Right now, *today*, 3d printing is a rather finiky picky thing to do. You need a decent rig to pull it off. Even then you can end up wasting a day and end up with a bum project.
The guys in the early 1980s were right then too. The computers of the time where *nothing* like the machines we have today. They were finiky and picky and a PITA. I spooled up my fair share of green line. At the time memory and visual display was a major limiting factor of what they could do.
When we played our first real music on the Apple IIGS, we said, "Now you can have all the music you want right on your computer and you can give copies to all your friends..."
They were right. At best you could do a few dozen songs and of arguably cheesy quality. They probably had 50x that in the box out in their car and it sounded amazing compared to it. Even better if they were rich and sprung for CDs. The mp3 of the mid 90s was where it came into its own. Even then it took awhile for that to catch on as the storage space tech was not there until the early 2000s.
At the quality level they have now the cost will have to go down even more. They are already semi cheap. But not quite there. The software is getting way better than it was say 3 years ago. But it will have to get even better.
Also do not confuse what some people are saying. They are saying 'for a one off I can get it just as cheap or cheaper somewhere else'. Cost is the motivating factor for them. Not quality or something interesting. Cost. Someone even with 1 semester of econ will tell you most people consider the cost of the machine as part of the cost of making something (not true but it is the way people see it). If it costs me 800 bucks to buy 1 small plastic part. I will buy the part instead. If I need 200 parts with each one doing something different then I may look into it. Most people are looking for 1 small part not 200 different ones.
Here is how you will know 3d printing is 'main stream'. You will go into something like lowes or home depot and they have a printer and they print some oddball part you are looking for instead of stocking it. At that point you will be better off cutting out the middle man.

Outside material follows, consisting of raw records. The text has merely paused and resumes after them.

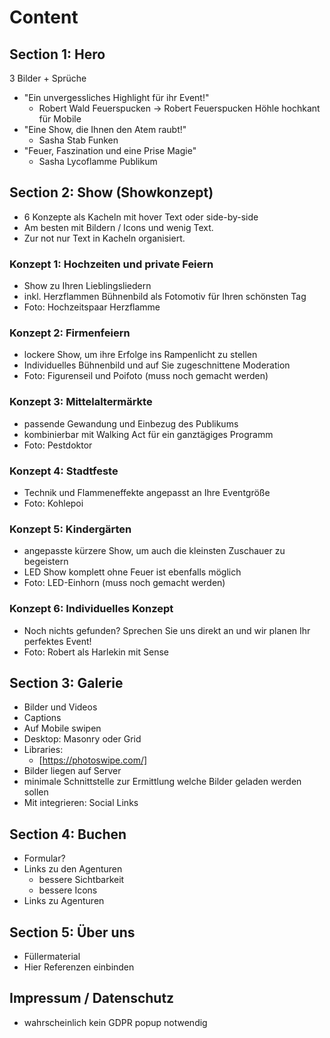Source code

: # Content

## Section 1: Hero

3 Bilder + Sprüche

* "Ein unvergessliches Highlight für ihr Event!"
  * Robert Wald Feuerspucken -> Robert Feuerspucken Höhle hochkant für Mobile
* "Eine Show, die Ihnen den Atem raubt!"
  * Sasha Stab Funken
* "Feuer, Faszination und eine Prise Magie"
  * Sasha Lycoflamme Publikum

## Section 2: Show (Showkonzept)

* 6 Konzepte als Kacheln mit hover Text oder side-by-side
* Am besten mit Bildern / Icons und wenig Text.
* Zur not nur Text in Kacheln organisiert.

### Konzept 1: Hochzeiten und private Feiern

* Show zu Ihren Lieblingsliedern
* inkl. Herzflammen Bühnenbild als Fotomotiv für Ihren schönsten Tag
* Foto: Hochzeitspaar Herzflamme

### Konzept 2: Firmenfeiern

* lockere Show, um ihre Erfolge ins Rampenlicht zu stellen
* Individuelles Bühnenbild und auf Sie zugeschnittene Moderation
* Foto: Figurenseil und Poifoto (muss noch gemacht werden)

### Konzept 3: Mittelaltermärkte

* passende Gewandung und Einbezug des Publikums
* kombinierbar mit Walking Act für ein ganztägiges Programm
* Foto: Pestdoktor

### Konzept 4: Stadtfeste

* Technik und Flammeneffekte angepasst an Ihre Eventgröße
* Foto: Kohlepoi

### Konzept 5: Kindergärten

* angepasste kürzere Show, um auch die kleinsten Zuschauer zu begeistern
* LED Show komplett ohne Feuer ist ebenfalls möglich
* Foto: LED-Einhorn (muss noch gemacht werden)

### Konzept 6: Individuelles Konzept

* Noch nichts gefunden? Sprechen Sie uns direkt an und wir planen Ihr perfektes Event!
* Foto: Robert als Harlekin mit Sense

## Section 3: Galerie

* Bilder und Videos
* Captions
* Auf Mobile swipen
* Desktop: Masonry oder Grid
* Libraries:
  * [https://photoswipe.com/]
* Bilder liegen auf Server
* minimale Schnittstelle zur Ermittlung welche Bilder geladen werden sollen
* Mit integrieren: Social Links

## Section 4: Buchen

* Formular?
* Links zu den Agenturen
  * bessere Sichtbarkeit
  * bessere Icons
* Links zu Agenturen

## Section 5: Über uns

* Füllermaterial
* Hier Referenzen einbinden

## Impressum / Datenschutz

* wahrscheinlich kein GDPR popup notwendig
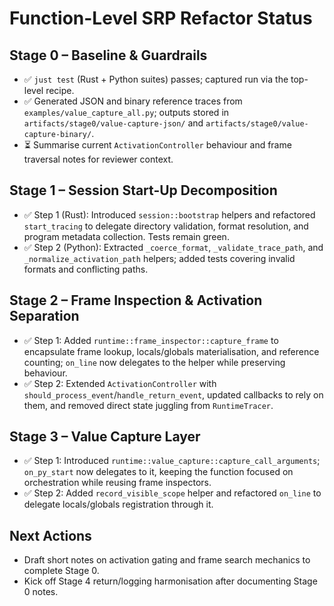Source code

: # Function-Level SRP Refactor Status

## Stage 0 – Baseline & Guardrails
- ✅ `just test` (Rust + Python suites) passes; captured run via the top-level recipe.
- ✅ Generated JSON and binary reference traces from `examples/value_capture_all.py`; outputs stored in `artifacts/stage0/value-capture-json/` and `artifacts/stage0/value-capture-binary/`.
- ⏳ Summarise current `ActivationController` behaviour and frame traversal notes for reviewer context.

## Stage 1 – Session Start-Up Decomposition
- ✅ Step 1 (Rust): Introduced `session::bootstrap` helpers and refactored `start_tracing` to delegate directory validation, format resolution, and program metadata collection. Tests remain green.
- ✅ Step 2 (Python): Extracted `_coerce_format`, `_validate_trace_path`, and `_normalize_activation_path` helpers; added tests covering invalid formats and conflicting paths.

## Stage 2 – Frame Inspection & Activation Separation
- ✅ Step 1: Added `runtime::frame_inspector::capture_frame` to encapsulate frame lookup, locals/globals materialisation, and reference counting; `on_line` now delegates to the helper while preserving behaviour.
- ✅ Step 2: Extended `ActivationController` with `should_process_event`/`handle_return_event`, updated callbacks to rely on them, and removed direct state juggling from `RuntimeTracer`.

## Stage 3 – Value Capture Layer
- ✅ Step 1: Introduced `runtime::value_capture::capture_call_arguments`; `on_py_start` now delegates to it, keeping the function focused on orchestration while reusing frame inspectors.
- ✅ Step 2: Added `record_visible_scope` helper and refactored `on_line` to delegate locals/globals registration through it.

## Next Actions
- Draft short notes on activation gating and frame search mechanics to complete Stage 0.
- Kick off Stage 4 return/logging harmonisation after documenting Stage 0 notes.

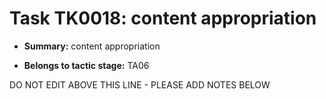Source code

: # Task TK0018: content appropriation

* **Summary:** content appropriation

* **Belongs to tactic stage:** TA06

DO NOT EDIT ABOVE THIS LINE - PLEASE ADD NOTES BELOW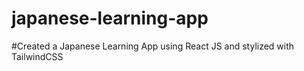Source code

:# japanese-learning-app

#Created a Japanese Learning App using React JS and stylized with TailwindCSS
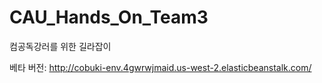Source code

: # CAU_Hands_On_Team3
컴공독강러를 위한 길라잡이

베타 버전: http://cobuki-env.4gwrwjmaid.us-west-2.elasticbeanstalk.com/ 
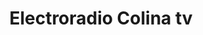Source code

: ---
title: "Electroradio Colina tv"
url: /caracas/electroradio-colina-tv/
shop: reparación de automóviles
---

Dont get me wrong. 3d printing is at the same place as computers in the early 1980s. Right now it shows promise. That is it.
(Score: 2) by Nuke on Saturday January 09 2016, @10:59AM
All that most people are saying that 3-D printing is being over-hyped - with statements like "like something from a sci-fi movie" and "cut China off at the knees". Some people seem to think that with a downloaded file and a click of the mouse they would be able to turn round to their 3-D printer and see it spit out the next model iPod.
3-D printing is certainly another tool in the box, but just that for the forseeable future. Manufacturing is far more complex than just being able to turn out a casting (because that is what 3-D printing does, and somewhat poorly), a manufacturing sub-process that was perfected in other ways a long time ago, both for metal and plastic. We need fully manipulative robots to make anything more complex - oh, they already exist but generally designed for a single purpose like paint spraying and fitting car windscreens, and out of Joe Sixpack's price range for a long time to come even for a small model.